All physically possible computation can be directly implemented using Actors.

Simply put Actor model is about data-flow vs. control-flow. The control-flow is basically how modern hardware operates - there is an IP index that points to the next instruction. An (un)conditional jumps operate directly on this index to literally “control the flow” of execution. For example, a very simple branching instruction controls the flow to go either to address [X+ N] and call do_this function, or to address [X+ M] and call do_that function:

if x == 1 {     ## X+00: jne [X+ M]
    do_this();  ## X+ N: call [do_this]
} else {        
    do_that();  ## X+ M: call [do_that]
}

Same logical result in Actor Model can be achieved by adjusting data-flow:

handle(X):                  ## Actor message handler
  if X == 1 {
    this_actor ! DO_WORK(X) ## The work item is sent to `this_actor`
  } else {
    that_actor ! DO_WORK(X) ## The work item is sent to `that_actor`
  }

“So, Can I implement it using Actors?” - yes, of course you can. And this is the problem. Actor Model is not a silver bullet, and in practice Actors need to be run on physical hardware that most likely implements Von Neumann architecture. This means that (likely shared) memory, netowrk and threads need to be dealt with.

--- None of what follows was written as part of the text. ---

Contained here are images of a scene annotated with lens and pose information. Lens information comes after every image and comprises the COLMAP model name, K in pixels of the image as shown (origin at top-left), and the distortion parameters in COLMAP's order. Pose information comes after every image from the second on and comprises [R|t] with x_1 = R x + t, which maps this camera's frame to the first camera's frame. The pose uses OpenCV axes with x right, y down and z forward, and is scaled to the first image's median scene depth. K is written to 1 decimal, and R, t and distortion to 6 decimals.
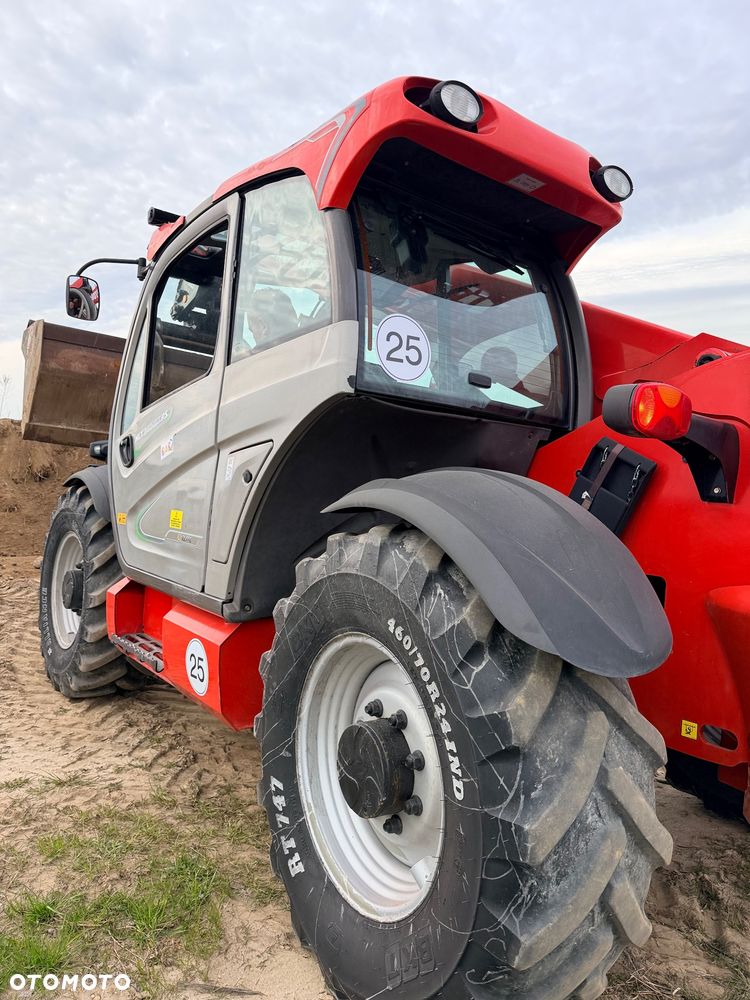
lens RADIAL K [[707.9, 0, 372.4], [0, 707.9, 491.8], [0, 0, 1]] dist [0.103538, -0.165480]
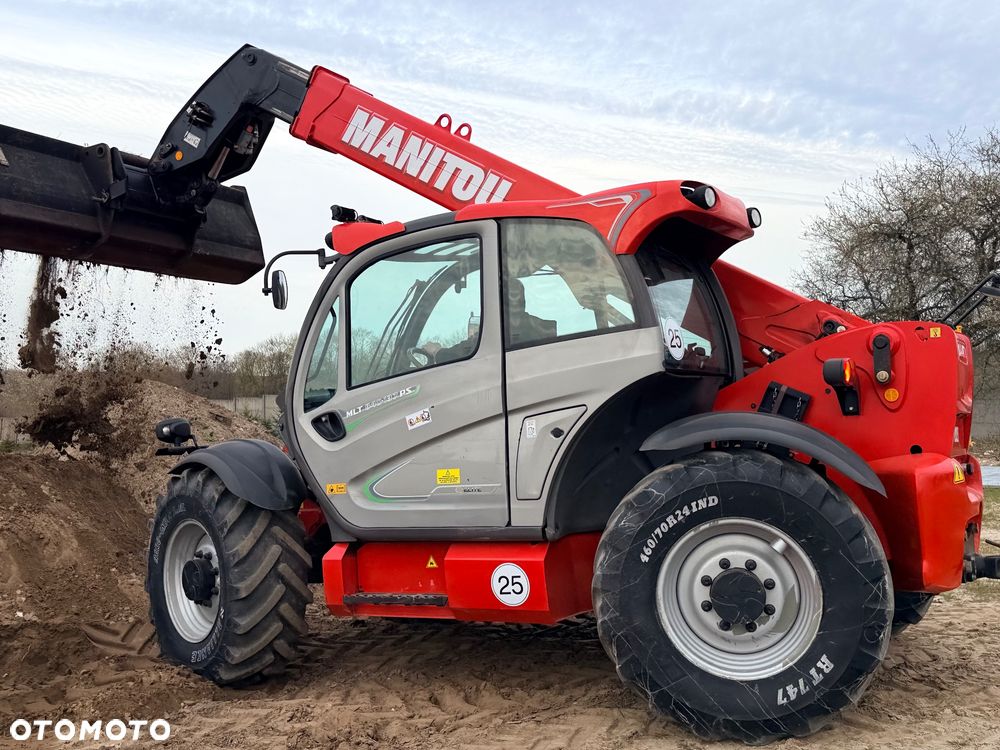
lens RADIAL K [[1158.7, 0, 472.4], [0, 1158.7, 374.8], [0, 0, 1]] dist [0.157815, -0.390537]
pose [[0.909881, -0.093948, 0.404092, -1.218717], [0.113096, 0.993301, -0.023721, -0.097605], [-0.399157, 0.067284, 0.914411, -1.003590]]
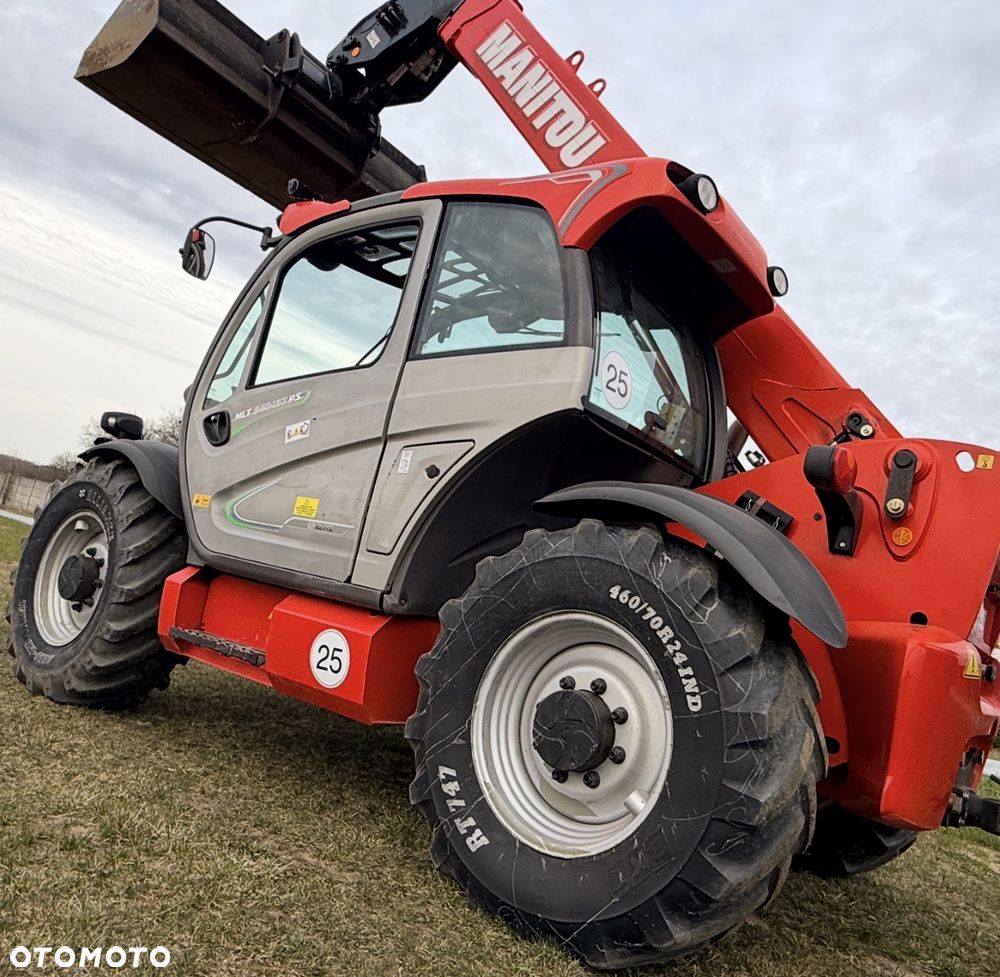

If I condense my experience with Actor Model to a single sentence, it will be

Actor Model is a good fit for event-based solutions only.

If a solution you’re building is event-based (as opposed to what I call state-based), the Actor Model allows scalable and robust way to use message-passing for event processing. Just use tools like Akka Streams to declaratively implement how exactly you want your events/messages processed and that’s pretty much it! Kafka Streams is probably worth mentioning in this context as well.

From a concurrency standpoint, Actor is a synchronization primitive (Actor instance “owns” it’s state in a mutually exclusive way and does not allow sharing it directly), similar to a Mutex. So if you want to implement Actors directly (and not use tools like Akka Streams), you better know what your are doing, because there is a good chance you don’t.

If a business logic of a solution is better described in term of (relatively) small changes (events), then it is likely that it is going to benefit from applying an Event-drived architecture. But if it is a regular RPC (REST/SOAP/etc), with relatively large traffic between peers (say up to couple of megabytes JSON sent from a server as a response to a client), then using Actor Model is going to be useless at best and maybe even harmful at worst.

I’ve seen a lot of troubles where Actor Model was misused, but probably the most harmful one is to block the thread while processing a message in a context of an Actor. All the Actors in the Actor System are likely being run on some kind of thread pool, thus blocking Actor thread pretty much partially blocks the capacity of the whole Actor System to make progress. Reason for such misuse is likely a lack of understanding how specific actor framework works under the hood, as well as lack of knowledge how to operate with async primitives (e.g. Futures in an actor context). You don’t need actors to implement request-response pattern! Just use any web-framework FFS! Check out Interaction Patterns for more details.

Note on type safety. When dealing with Actor Model, a useful abstraction is so called “Location Transparency”, meaning that the sender of the message does not know where the received would be (meaning the same host or another host, acessible over the network). So in order to send/receive messages over the network in a generic way, the only type available is &[u8] (or owned Vec<u8>). So the Actor Model is absolutely type-safe, if you know what I mean.

When desigining my own implementation of the Actor Model, I used a metaphore of a post office, and it worked out pretty nice. The Actors can communicate across the network (effectively implementing “Location Transparency”), and implement interesting protocols like PAXOS consensus and Gossip membership.